__WHAT IS EXPECTED__. Could you please transcribe the data exactly, without the pictures?

__SOURCE DATA__.

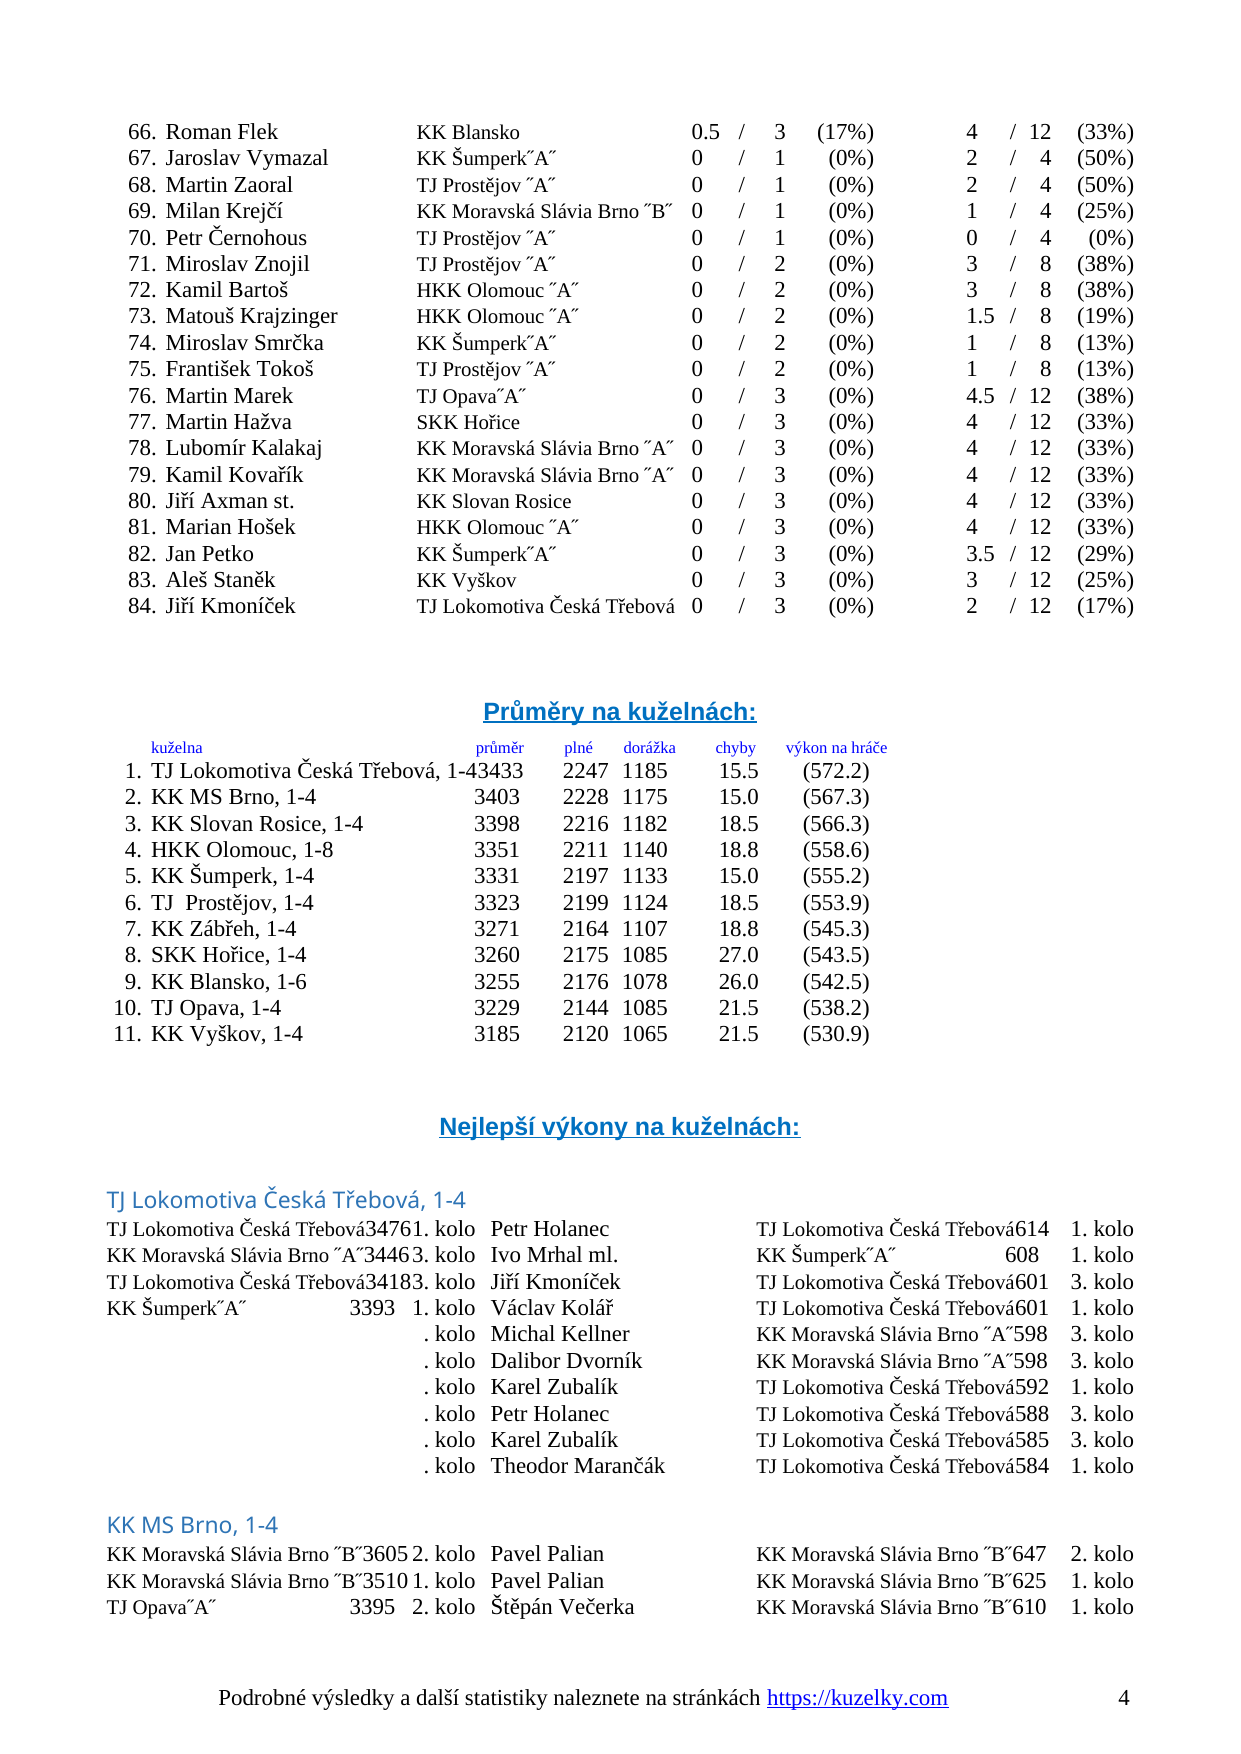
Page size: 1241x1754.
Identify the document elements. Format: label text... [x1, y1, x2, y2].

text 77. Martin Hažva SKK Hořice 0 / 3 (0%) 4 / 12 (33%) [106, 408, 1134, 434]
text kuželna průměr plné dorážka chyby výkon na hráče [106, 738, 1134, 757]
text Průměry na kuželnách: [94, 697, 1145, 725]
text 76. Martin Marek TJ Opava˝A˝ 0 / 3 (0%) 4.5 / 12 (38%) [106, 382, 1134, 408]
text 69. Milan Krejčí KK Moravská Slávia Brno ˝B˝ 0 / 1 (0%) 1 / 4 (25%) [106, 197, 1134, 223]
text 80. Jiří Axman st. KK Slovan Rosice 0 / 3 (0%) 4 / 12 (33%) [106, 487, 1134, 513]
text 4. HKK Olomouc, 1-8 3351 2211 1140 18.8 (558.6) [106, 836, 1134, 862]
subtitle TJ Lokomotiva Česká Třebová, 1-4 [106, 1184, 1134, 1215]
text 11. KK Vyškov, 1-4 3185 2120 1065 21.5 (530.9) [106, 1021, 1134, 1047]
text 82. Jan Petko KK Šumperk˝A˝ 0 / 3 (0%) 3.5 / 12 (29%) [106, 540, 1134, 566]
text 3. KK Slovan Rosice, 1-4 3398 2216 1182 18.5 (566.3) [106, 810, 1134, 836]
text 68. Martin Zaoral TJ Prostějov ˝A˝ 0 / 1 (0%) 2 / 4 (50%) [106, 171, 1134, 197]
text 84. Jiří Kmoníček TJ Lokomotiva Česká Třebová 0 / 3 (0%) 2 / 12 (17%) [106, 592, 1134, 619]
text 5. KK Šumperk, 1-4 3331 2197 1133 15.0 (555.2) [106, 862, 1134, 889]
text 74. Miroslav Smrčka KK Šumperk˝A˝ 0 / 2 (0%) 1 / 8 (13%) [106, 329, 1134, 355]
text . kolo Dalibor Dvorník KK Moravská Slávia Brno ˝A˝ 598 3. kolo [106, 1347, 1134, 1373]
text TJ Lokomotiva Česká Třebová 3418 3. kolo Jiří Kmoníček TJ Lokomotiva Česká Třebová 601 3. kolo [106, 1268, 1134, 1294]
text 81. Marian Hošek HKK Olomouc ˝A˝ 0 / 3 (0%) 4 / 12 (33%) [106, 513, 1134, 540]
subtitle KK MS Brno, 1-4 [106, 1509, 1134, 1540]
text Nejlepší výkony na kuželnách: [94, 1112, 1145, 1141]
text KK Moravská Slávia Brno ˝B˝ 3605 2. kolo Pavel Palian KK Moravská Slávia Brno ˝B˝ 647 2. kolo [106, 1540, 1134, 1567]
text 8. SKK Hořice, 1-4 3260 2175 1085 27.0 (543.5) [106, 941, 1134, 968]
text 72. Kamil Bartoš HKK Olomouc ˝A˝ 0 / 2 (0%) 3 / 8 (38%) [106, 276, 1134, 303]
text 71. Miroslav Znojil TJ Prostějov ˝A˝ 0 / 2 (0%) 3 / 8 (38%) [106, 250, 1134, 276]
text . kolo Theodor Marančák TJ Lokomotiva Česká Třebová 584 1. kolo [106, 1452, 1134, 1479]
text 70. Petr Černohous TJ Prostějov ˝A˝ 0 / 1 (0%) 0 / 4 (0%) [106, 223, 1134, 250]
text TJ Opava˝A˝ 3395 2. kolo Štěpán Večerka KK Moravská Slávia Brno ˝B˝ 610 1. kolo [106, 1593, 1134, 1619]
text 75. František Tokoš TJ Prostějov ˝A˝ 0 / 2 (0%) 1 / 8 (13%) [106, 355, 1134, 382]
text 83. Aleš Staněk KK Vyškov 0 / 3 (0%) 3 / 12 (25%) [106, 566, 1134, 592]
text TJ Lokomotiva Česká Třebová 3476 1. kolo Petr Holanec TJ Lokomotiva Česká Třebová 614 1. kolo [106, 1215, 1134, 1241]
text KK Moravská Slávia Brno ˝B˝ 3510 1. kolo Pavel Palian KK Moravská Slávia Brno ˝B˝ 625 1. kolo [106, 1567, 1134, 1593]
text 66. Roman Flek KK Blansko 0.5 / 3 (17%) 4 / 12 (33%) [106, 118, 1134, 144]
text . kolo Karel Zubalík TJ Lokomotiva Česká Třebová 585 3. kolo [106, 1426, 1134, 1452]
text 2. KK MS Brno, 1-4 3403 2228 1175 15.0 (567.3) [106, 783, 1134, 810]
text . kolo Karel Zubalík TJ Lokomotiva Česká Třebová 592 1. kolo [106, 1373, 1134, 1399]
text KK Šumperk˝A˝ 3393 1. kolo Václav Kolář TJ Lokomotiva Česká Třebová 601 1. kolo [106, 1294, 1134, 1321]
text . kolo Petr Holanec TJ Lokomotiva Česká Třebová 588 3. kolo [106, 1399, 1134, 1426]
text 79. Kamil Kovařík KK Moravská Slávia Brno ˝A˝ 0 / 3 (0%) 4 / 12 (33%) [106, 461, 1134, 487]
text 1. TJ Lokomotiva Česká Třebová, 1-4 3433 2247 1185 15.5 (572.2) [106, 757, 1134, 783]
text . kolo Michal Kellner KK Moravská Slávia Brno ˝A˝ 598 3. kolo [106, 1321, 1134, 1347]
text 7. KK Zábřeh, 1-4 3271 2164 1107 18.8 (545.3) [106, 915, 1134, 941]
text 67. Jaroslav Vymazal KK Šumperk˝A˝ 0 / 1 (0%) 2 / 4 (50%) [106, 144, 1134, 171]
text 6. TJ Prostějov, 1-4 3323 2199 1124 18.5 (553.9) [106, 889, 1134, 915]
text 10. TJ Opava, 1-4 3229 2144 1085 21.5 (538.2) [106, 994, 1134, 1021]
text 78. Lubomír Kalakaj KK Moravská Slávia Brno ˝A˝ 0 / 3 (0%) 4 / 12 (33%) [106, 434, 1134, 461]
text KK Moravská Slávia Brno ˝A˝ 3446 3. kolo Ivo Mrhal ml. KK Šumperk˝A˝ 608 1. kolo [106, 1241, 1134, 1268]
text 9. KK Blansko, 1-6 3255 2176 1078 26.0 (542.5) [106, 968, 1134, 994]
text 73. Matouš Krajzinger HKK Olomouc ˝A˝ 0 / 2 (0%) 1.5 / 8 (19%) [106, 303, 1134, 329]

__ANSWER BOX__.
Page size: 1241x1754.
Identify the document elements. Format: label text... [x1, y1, x2, y2].

text 77. Martin Hažva SKK Hořice 0 / 3 (0%) 4 / 12 (33%) [106, 408, 1134, 434]
text kuželna průměr plné dorážka chyby výkon na hráče [106, 738, 1134, 757]
text Průměry na kuželnách: [94, 697, 1145, 725]
text 76. Martin Marek TJ Opava˝A˝ 0 / 3 (0%) 4.5 / 12 (38%) [106, 382, 1134, 408]
text 69. Milan Krejčí KK Moravská Slávia Brno ˝B˝ 0 / 1 (0%) 1 / 4 (25%) [106, 197, 1134, 223]
text 80. Jiří Axman st. KK Slovan Rosice 0 / 3 (0%) 4 / 12 (33%) [106, 487, 1134, 513]
text 4. HKK Olomouc, 1-8 3351 2211 1140 18.8 (558.6) [106, 836, 1134, 862]
subtitle TJ Lokomotiva Česká Třebová, 1-4 [106, 1184, 1134, 1215]
text 11. KK Vyškov, 1-4 3185 2120 1065 21.5 (530.9) [106, 1021, 1134, 1047]
text 82. Jan Petko KK Šumperk˝A˝ 0 / 3 (0%) 3.5 / 12 (29%) [106, 540, 1134, 566]
text 3. KK Slovan Rosice, 1-4 3398 2216 1182 18.5 (566.3) [106, 810, 1134, 836]
text 68. Martin Zaoral TJ Prostějov ˝A˝ 0 / 1 (0%) 2 / 4 (50%) [106, 171, 1134, 197]
text 84. Jiří Kmoníček TJ Lokomotiva Česká Třebová 0 / 3 (0%) 2 / 12 (17%) [106, 592, 1134, 619]
text 5. KK Šumperk, 1-4 3331 2197 1133 15.0 (555.2) [106, 862, 1134, 889]
text 74. Miroslav Smrčka KK Šumperk˝A˝ 0 / 2 (0%) 1 / 8 (13%) [106, 329, 1134, 355]
text . kolo Dalibor Dvorník KK Moravská Slávia Brno ˝A˝ 598 3. kolo [106, 1347, 1134, 1373]
text TJ Lokomotiva Česká Třebová 3418 3. kolo Jiří Kmoníček TJ Lokomotiva Česká Třebová 601 3. kolo [106, 1268, 1134, 1294]
text 81. Marian Hošek HKK Olomouc ˝A˝ 0 / 3 (0%) 4 / 12 (33%) [106, 513, 1134, 540]
subtitle KK MS Brno, 1-4 [106, 1509, 1134, 1540]
text Nejlepší výkony na kuželnách: [94, 1112, 1145, 1141]
text KK Moravská Slávia Brno ˝B˝ 3605 2. kolo Pavel Palian KK Moravská Slávia Brno ˝B˝ 647 2. kolo [106, 1540, 1134, 1567]
text 8. SKK Hořice, 1-4 3260 2175 1085 27.0 (543.5) [106, 941, 1134, 968]
text 72. Kamil Bartoš HKK Olomouc ˝A˝ 0 / 2 (0%) 3 / 8 (38%) [106, 276, 1134, 303]
text 71. Miroslav Znojil TJ Prostějov ˝A˝ 0 / 2 (0%) 3 / 8 (38%) [106, 250, 1134, 276]
text . kolo Theodor Marančák TJ Lokomotiva Česká Třebová 584 1. kolo [106, 1452, 1134, 1479]
text 70. Petr Černohous TJ Prostějov ˝A˝ 0 / 1 (0%) 0 / 4 (0%) [106, 223, 1134, 250]
text TJ Opava˝A˝ 3395 2. kolo Štěpán Večerka KK Moravská Slávia Brno ˝B˝ 610 1. kolo [106, 1593, 1134, 1619]
text 75. František Tokoš TJ Prostějov ˝A˝ 0 / 2 (0%) 1 / 8 (13%) [106, 355, 1134, 382]
text 83. Aleš Staněk KK Vyškov 0 / 3 (0%) 3 / 12 (25%) [106, 566, 1134, 592]
text TJ Lokomotiva Česká Třebová 3476 1. kolo Petr Holanec TJ Lokomotiva Česká Třebová 614 1. kolo [106, 1215, 1134, 1241]
text KK Moravská Slávia Brno ˝B˝ 3510 1. kolo Pavel Palian KK Moravská Slávia Brno ˝B˝ 625 1. kolo [106, 1567, 1134, 1593]
text 66. Roman Flek KK Blansko 0.5 / 3 (17%) 4 / 12 (33%) [106, 118, 1134, 144]
text . kolo Karel Zubalík TJ Lokomotiva Česká Třebová 585 3. kolo [106, 1426, 1134, 1452]
text 2. KK MS Brno, 1-4 3403 2228 1175 15.0 (567.3) [106, 783, 1134, 810]
text . kolo Karel Zubalík TJ Lokomotiva Česká Třebová 592 1. kolo [106, 1373, 1134, 1399]
text KK Šumperk˝A˝ 3393 1. kolo Václav Kolář TJ Lokomotiva Česká Třebová 601 1. kolo [106, 1294, 1134, 1321]
text . kolo Petr Holanec TJ Lokomotiva Česká Třebová 588 3. kolo [106, 1399, 1134, 1426]
text 79. Kamil Kovařík KK Moravská Slávia Brno ˝A˝ 0 / 3 (0%) 4 / 12 (33%) [106, 461, 1134, 487]
text 1. TJ Lokomotiva Česká Třebová, 1-4 3433 2247 1185 15.5 (572.2) [106, 757, 1134, 783]
text . kolo Michal Kellner KK Moravská Slávia Brno ˝A˝ 598 3. kolo [106, 1321, 1134, 1347]
text 7. KK Zábřeh, 1-4 3271 2164 1107 18.8 (545.3) [106, 915, 1134, 941]
text 67. Jaroslav Vymazal KK Šumperk˝A˝ 0 / 1 (0%) 2 / 4 (50%) [106, 144, 1134, 171]
text 6. TJ Prostějov, 1-4 3323 2199 1124 18.5 (553.9) [106, 889, 1134, 915]
text 10. TJ Opava, 1-4 3229 2144 1085 21.5 (538.2) [106, 994, 1134, 1021]
text 78. Lubomír Kalakaj KK Moravská Slávia Brno ˝A˝ 0 / 3 (0%) 4 / 12 (33%) [106, 434, 1134, 461]
text KK Moravská Slávia Brno ˝A˝ 3446 3. kolo Ivo Mrhal ml. KK Šumperk˝A˝ 608 1. kolo [106, 1241, 1134, 1268]
text 9. KK Blansko, 1-6 3255 2176 1078 26.0 (542.5) [106, 968, 1134, 994]
text 73. Matouš Krajzinger HKK Olomouc ˝A˝ 0 / 2 (0%) 1.5 / 8 (19%) [106, 303, 1134, 329]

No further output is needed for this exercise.